Книга: Distributed operating systems

7.2. OBJECTS AND CAPABILITIES IN AMOEBA

The basic unifying concept underlying all the Amoeba servers and the services they provide is the object. An object is an encapsulated piece of data upon which certain well-defined operations may be performed. It is, in essence, an abstract data type. Objects are passive. They do not contain processes or methods or other active entities that "do" things. Instead, each object is managed by a server process.

To perform an operation on an object, a client does an RPC with the server, specifying the object, the operation to be performed, and optionally, any parameters needed. The server does the work and returns the answer. Operations are performed synchronously, that is, after initiating an RPC with a server to get some work done, the client thread is blocked until the server replies. Other threads in the same process are still runnable, however.

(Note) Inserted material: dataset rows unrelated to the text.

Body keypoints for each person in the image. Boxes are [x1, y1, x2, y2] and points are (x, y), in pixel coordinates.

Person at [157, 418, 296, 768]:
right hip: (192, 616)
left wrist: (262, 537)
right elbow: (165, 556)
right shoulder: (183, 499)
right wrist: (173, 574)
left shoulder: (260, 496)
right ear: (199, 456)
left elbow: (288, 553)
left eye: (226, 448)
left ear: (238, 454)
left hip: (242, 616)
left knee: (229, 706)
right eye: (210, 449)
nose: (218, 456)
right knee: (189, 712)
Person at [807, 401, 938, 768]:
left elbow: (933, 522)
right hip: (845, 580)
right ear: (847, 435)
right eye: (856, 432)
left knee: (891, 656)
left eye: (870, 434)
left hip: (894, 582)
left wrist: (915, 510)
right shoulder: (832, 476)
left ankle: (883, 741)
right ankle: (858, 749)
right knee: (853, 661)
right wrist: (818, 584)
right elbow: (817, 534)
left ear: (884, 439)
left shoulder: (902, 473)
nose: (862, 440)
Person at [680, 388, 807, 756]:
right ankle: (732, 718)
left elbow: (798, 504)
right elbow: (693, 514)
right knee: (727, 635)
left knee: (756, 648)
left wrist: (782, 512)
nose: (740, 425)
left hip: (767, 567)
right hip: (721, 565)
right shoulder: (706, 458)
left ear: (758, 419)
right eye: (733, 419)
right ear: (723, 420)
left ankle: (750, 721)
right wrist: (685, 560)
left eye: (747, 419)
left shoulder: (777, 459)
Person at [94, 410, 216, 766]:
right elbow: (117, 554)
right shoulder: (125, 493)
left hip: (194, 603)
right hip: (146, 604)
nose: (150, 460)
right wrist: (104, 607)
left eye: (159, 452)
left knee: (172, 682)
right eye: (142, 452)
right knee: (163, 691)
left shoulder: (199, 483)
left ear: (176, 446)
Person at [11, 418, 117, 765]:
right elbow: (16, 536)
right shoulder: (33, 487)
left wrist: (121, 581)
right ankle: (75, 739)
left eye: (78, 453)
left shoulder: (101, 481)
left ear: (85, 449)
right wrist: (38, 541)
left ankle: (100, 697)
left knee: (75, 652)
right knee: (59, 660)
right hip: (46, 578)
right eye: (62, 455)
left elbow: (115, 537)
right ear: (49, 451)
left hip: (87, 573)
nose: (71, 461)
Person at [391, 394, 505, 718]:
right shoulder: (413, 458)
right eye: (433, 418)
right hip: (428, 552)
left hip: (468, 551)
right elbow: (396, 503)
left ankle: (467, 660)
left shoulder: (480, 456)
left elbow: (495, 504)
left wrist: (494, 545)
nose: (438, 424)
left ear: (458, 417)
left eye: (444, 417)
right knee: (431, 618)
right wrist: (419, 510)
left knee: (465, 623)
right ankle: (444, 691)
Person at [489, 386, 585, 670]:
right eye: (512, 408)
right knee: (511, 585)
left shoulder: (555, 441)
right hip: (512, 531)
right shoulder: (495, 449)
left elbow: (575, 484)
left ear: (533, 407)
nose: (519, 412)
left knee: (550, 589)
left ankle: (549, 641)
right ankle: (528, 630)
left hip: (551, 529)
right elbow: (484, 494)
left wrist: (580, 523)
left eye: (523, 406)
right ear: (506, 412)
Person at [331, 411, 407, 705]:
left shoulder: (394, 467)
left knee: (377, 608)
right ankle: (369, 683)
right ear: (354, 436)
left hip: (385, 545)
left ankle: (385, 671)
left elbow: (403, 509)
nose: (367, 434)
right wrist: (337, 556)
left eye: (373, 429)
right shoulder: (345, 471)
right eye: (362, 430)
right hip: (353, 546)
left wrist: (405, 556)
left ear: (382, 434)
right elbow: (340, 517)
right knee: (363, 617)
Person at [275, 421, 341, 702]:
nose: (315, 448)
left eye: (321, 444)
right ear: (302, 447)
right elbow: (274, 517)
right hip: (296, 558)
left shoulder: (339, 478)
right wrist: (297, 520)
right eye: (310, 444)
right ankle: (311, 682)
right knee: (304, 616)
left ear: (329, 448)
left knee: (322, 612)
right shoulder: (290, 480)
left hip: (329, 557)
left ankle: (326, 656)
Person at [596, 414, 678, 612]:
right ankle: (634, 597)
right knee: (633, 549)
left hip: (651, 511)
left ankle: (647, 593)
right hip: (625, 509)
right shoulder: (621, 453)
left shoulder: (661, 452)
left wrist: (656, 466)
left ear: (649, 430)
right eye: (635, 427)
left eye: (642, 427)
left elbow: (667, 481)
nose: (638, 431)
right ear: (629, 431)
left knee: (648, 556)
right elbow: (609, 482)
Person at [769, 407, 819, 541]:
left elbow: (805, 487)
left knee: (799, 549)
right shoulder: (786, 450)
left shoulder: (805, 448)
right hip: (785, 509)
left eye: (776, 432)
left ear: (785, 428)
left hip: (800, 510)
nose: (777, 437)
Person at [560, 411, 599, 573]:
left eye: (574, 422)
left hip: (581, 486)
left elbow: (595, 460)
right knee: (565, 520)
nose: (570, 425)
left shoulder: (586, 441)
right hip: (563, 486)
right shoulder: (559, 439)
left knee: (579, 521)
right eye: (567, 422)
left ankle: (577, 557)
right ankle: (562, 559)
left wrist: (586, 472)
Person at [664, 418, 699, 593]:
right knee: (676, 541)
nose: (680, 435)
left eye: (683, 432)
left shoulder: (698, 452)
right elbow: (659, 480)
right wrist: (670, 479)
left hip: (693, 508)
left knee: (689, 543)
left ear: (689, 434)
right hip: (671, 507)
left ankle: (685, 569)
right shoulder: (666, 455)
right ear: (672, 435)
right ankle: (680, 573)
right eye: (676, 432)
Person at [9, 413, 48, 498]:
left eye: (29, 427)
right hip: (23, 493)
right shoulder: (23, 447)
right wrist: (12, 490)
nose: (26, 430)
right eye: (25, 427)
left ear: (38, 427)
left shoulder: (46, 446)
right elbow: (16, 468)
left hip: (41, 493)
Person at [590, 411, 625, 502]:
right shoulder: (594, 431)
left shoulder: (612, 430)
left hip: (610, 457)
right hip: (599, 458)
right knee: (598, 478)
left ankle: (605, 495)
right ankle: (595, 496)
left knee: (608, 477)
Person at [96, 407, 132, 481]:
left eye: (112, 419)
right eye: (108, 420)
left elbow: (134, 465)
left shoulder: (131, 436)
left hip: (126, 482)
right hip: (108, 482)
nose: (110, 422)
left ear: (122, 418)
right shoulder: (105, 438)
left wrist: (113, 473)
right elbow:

Clients are unaware of the locations of the objects they use and the servers that manage these objects. A server might be running on the same machine as the client, on a different machine on the same LAN, or even on a machine thousands of kilometers away. Furthermore, although most servers run as user processes, a few low-level ones, such as the segment (i.e., memory) server and process server, run as threads in the kernel. This distinction, too, is invisible to clients. The RPC protocol for talking to user servers or kernel servers, whether local or remote, is identical in all cases. Thus a client is concerned entirely with what it wants to do, not where objects are stored and where servers run. A certain directory contains the capabilities for all the accessible file servers along with a specification of the default choice, so a user can override the default in cases where it matters. Usually, the system administrator sets up the default to be the local one.